Cézanne was born in Aix-en-Provence and studied in Paris. Many of his early
works were painted in dark tones applied with heavy, fluid pigment, suggesting a moody,
romantic expressionism. He gradually became committed to painting the world he observed
without concern for themes or styles. He was greatly influenced by French painter Camille Pissarro, an older, unrecognized artist who encouraged
Cézanne and introduced him to a new impressionist technique for rendering outdoor light.
Under Pissarro's guidance Cézanne shifted from dark tones to bright hues and concentrated
on farmland and village scenes.
Between 1852 and 1859 Paul Cézanne studied at the Collège Bourbon and it was
there that he formed a friendship with Emile Zola, with whom he shared an
interest in literature. In 1856 Cézanne began to attend the evening drawing
courses of Joseph-Marc Gibert at the Aix Museum. From 1859 to 1861 he studied
law at Aix, entered his father’s bank. By April 1861 his father had finally
yielded to Cézanne’s desire to make a career in art and allowed him to go to
Paris to study at the Académie Suisse. In Paris Cézanne frequented the Louvre,
met Pissarro and Guillaumin and, later on,
Monet,
Sisley, Bazille and Renoir. In September of the same year he was refused
admission to the Ecole des Beaux-Arts and went back to Aix, to the great relief
of his father, who offered him a position in his bank. But in November 1862 Paul
Cézanne went back to Paris and took up painting again.
Cézanne exhibited with other impressionists in Paris, but his works received
harsh critical commentary. He drifted away from his Parisian contacts and became quite
isolated. During his so called “dark” or “romantic” period (1862-70) Paul
Cézanne often visited Paris; he met with Edouard Manet and the future
Impressionists, and tried to be accepted at the Salon. The Franco-Prussian War
drove him to L’Estaque near Marseilles. Paul Cézanne’s “Impressionist” period
(1873-79) is connected with his staying at Pontoise and Auvers-sur-Oise in 1872,
1873, 1874, 1877 and 1881; he worked with Pissarro
and exhibited with the Impressionists in 1874 and in 1877. The canvases produced
at L’Estaque (1880-83) and at Gardanne (1885-88) are usually referred to Paul
Cézanne’s “constructive” period. In 1886 after his father’s death, Cézanne
married Hortense Fiquet, with whom he had a secret liaison since 1870. During
the 1880s and 1890s he gradually simplified his paint application and defined
volumetric forms with juxtaposed strokes of pure color. Critics eventually argued
that Cézanne had discovered a means of rendering both nature's light and form with a
single application of color. He seemed to reintroduce a formal structure that the
impressionists had abandoned, without sacrificing brilliant illumination.

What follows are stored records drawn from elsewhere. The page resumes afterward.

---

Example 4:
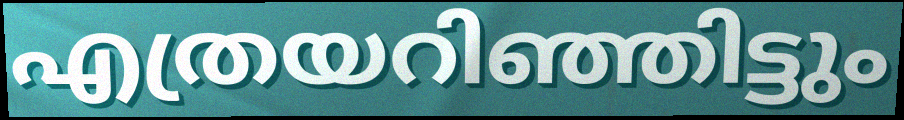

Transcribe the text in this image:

എത്രയറിഞ്ഞിട്ടും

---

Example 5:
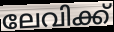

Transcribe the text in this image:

ലേവിക്ക്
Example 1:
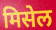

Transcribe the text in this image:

मिसेल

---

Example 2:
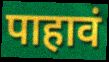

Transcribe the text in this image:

पाहावं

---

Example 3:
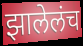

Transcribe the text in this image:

झालेलंच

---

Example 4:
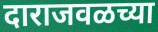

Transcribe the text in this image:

दाराजवळच्या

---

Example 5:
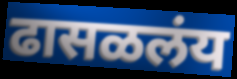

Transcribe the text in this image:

ढासळलंय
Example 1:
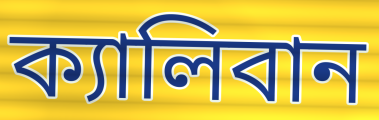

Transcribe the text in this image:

ক্যালিবান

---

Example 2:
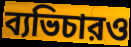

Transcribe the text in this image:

ব্যভিচারও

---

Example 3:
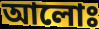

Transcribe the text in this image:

আলোঃ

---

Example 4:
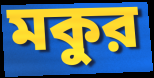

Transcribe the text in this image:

মকুর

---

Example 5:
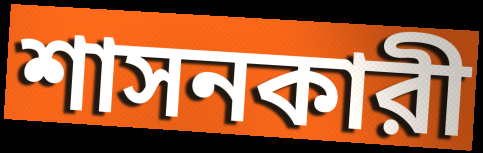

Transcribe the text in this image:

শাসনকারী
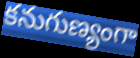
కనుగుణ్యంగా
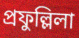
প্রফুল্লিলা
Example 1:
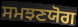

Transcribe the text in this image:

ਸਮਝਣਯੋਗ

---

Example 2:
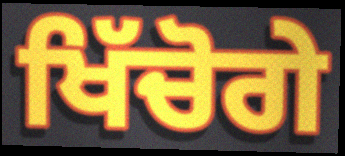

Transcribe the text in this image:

ਖਿੱਚੋਗੇ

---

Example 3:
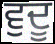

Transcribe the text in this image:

ਵੁਦੂ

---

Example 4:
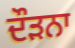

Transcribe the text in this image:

ਦੌੜਨਾ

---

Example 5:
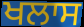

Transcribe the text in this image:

ਖਲਾਸ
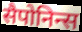
सैपोनिन्स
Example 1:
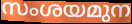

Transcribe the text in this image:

സംശയമുന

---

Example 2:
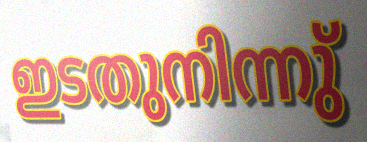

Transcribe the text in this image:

ഇടതുനിന്നു്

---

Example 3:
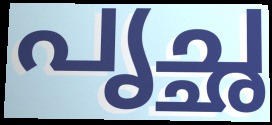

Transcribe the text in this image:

പൃച്ഛ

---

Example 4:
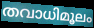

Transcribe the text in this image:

തവാധിമൂലം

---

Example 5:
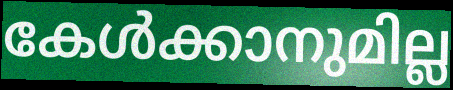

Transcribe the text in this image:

കേൾക്കാനുമില്ല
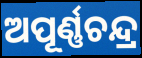
ଅପୂର୍ଣ୍ଣଚନ୍ଦ୍ର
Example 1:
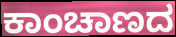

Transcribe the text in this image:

ಕಾಂಚಾಣದ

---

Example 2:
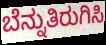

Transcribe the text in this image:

ಬೆನ್ನುತಿರುಗಿಸಿ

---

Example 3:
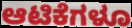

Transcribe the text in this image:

ಆಟಿಕೆಗಳೂ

In 1887, after a long break, Cézanne participated in the exhibition of Les XX at
Brussels. Towards the beginning of Paul Cézanne’s “synthetic” period (1890-1906)
the younger generations of artists started to take an interest in him. His first
one-man show was held in the Vollard Gallery in 1895. During these years the
artist seldom visited Paris – his longest stays there took place in 1895, 1899
and 1904 – and produced many versions of canvases depicting Mount
Sainte-Victoire, smokers, card-players and bathers, and painted still lifes and
portraits. By 1901 Cézanne had become recognized. He often met with young
artists who admired his work – Denis, Bonnard and Vuillard. In 1901 Denis
painted Hommage à Cézanne. The future Fauvist Charles Camoin sought his advice,
and in 1904 he was visited by Emile Bernard, an artist of the Pont-Aven school,
with whom Cézanne corresponded extensively, expounding his views on art.

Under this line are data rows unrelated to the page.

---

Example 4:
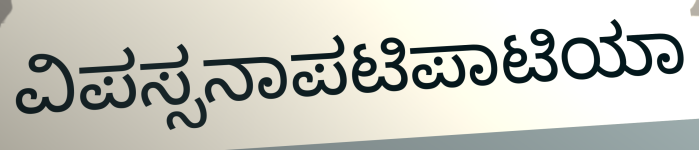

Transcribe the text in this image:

ವಿಪಸ್ಸನಾಪಟಿಪಾಟಿಯಾ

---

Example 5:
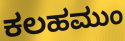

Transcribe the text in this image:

ಕಲಹಮುಂ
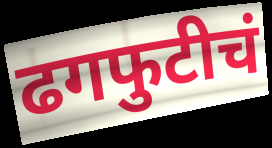
ढगफुटीचं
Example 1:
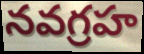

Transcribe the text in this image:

నవగ్రహ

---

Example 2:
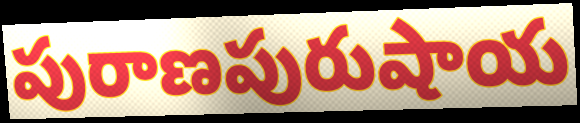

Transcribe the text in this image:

పురాణపురుషాయ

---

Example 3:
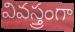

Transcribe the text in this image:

వివస్త్రంగా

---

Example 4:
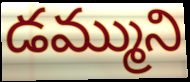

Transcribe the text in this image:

డమ్ముని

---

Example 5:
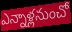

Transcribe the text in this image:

ఎన్నాళ్లనుంచో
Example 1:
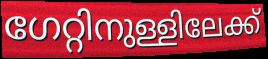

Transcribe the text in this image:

ഗേറ്റിനുള്ളിലേക്ക്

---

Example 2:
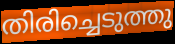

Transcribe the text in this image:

തിരിച്ചെടുത്തു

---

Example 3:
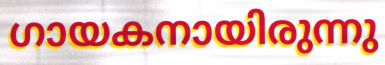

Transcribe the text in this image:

ഗായകനായിരുന്നു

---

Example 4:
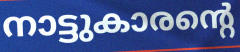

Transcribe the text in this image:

നാട്ടുകാരന്റെ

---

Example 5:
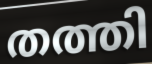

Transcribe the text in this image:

തത്തി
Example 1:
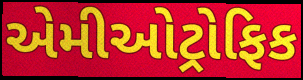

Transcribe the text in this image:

એમીઓટ્રોફિક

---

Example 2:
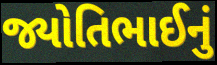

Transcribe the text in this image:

જ્યોતિભાઈનું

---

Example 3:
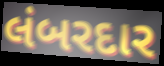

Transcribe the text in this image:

લંબરદાર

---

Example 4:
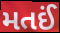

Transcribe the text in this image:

મતઈં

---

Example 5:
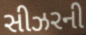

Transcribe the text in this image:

સીઝરની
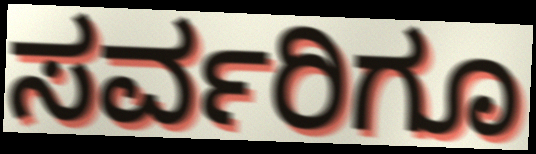
ಸರ್ವರಿಗೂ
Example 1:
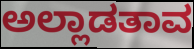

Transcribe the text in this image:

ಅಲ್ಲಾಡತಾವ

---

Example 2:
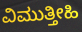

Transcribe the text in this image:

ವಿಮುತ್ತೀಹಿ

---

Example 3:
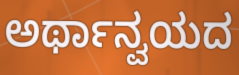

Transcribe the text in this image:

ಅರ್ಥಾನ್ವಯದ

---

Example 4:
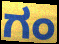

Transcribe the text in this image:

ಗಂ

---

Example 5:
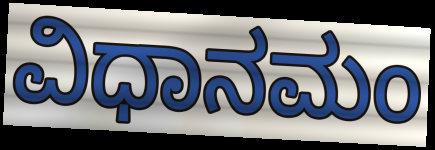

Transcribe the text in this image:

ವಿಧಾನಮಂ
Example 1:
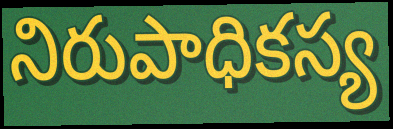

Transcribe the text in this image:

నిరుపాధికస్య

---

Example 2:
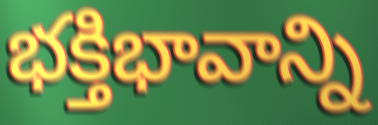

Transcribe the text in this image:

భక్తిభావాన్ని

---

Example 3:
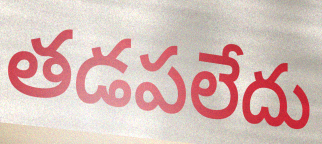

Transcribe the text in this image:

తడపలేదు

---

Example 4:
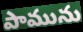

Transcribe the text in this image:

పామును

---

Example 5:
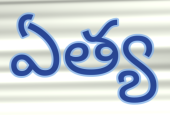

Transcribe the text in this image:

ఏత్య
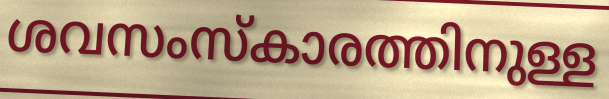
ശവസംസ്കാരത്തിനുള്ള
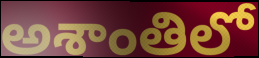
అశాంతిలో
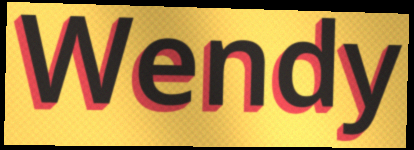
Wendy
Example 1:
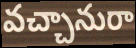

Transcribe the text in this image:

వచ్చానురా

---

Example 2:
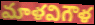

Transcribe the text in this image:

మాళవిగౌళ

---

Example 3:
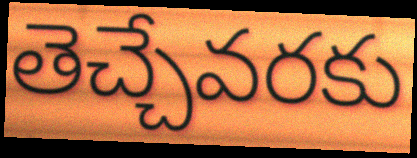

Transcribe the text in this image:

తెచ్చేవరకు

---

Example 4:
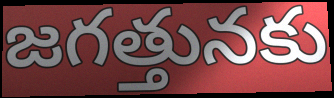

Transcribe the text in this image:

జగత్తునకు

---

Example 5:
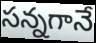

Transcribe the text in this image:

సన్నగానే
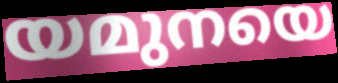
യമുനയെ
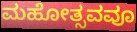
ಮಹೋತ್ಸವವೂ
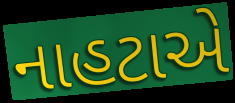
નાહટાએ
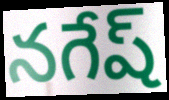
నగేష్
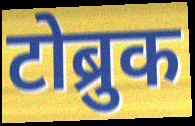
टोब्रुक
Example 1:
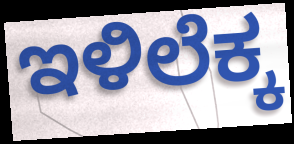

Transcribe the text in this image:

ಇಳಿಲೆಕ್ಕ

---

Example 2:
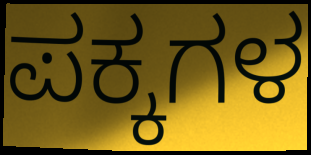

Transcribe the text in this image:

ಪಕ್ಕಗಳ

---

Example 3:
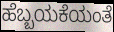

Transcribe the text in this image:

ಹೆಬ್ಬಯಕೆಯಂತೆ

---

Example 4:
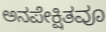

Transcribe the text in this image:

ಅನಪೇಕ್ಷಿತವೂ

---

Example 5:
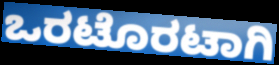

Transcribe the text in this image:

ಒರಟೊರಟಾಗಿ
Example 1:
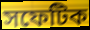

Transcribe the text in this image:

সফেটিক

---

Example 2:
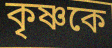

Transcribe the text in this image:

কৃষ্ণকে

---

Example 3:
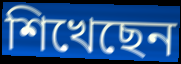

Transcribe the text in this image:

শিখেছেন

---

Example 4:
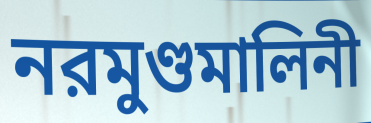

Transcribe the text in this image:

নরমুণ্ডমালিনী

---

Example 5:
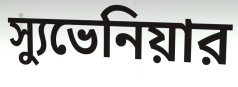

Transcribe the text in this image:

স্যুভেনিয়ার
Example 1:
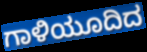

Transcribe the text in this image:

In 1904 his paintings were shown for the first time at the Autumn Salon in
Paris; and a year after his death, in 1907, a retrospective exhibition of his
works was held there.
Cézanne left most of his works unfinished and destroyed many others. For many
years he was known only to his old impressionist colleagues and to a few younger
postimpressionist artists, including Dutch painter Vincent van Gogh
and French painter Paul Gauguin. By 1904, however, Cézanne was
featured in a major exhibition, and he attained the status of a legendary figure. During
his last years many younger artists traveled to Aix to observe him at work. Both his style
and theory remained mysterious and cryptic, but his color intensity and compositional
organization revealed that he had synthesized the basic expressive and representational
elements of painting in a highly original manner.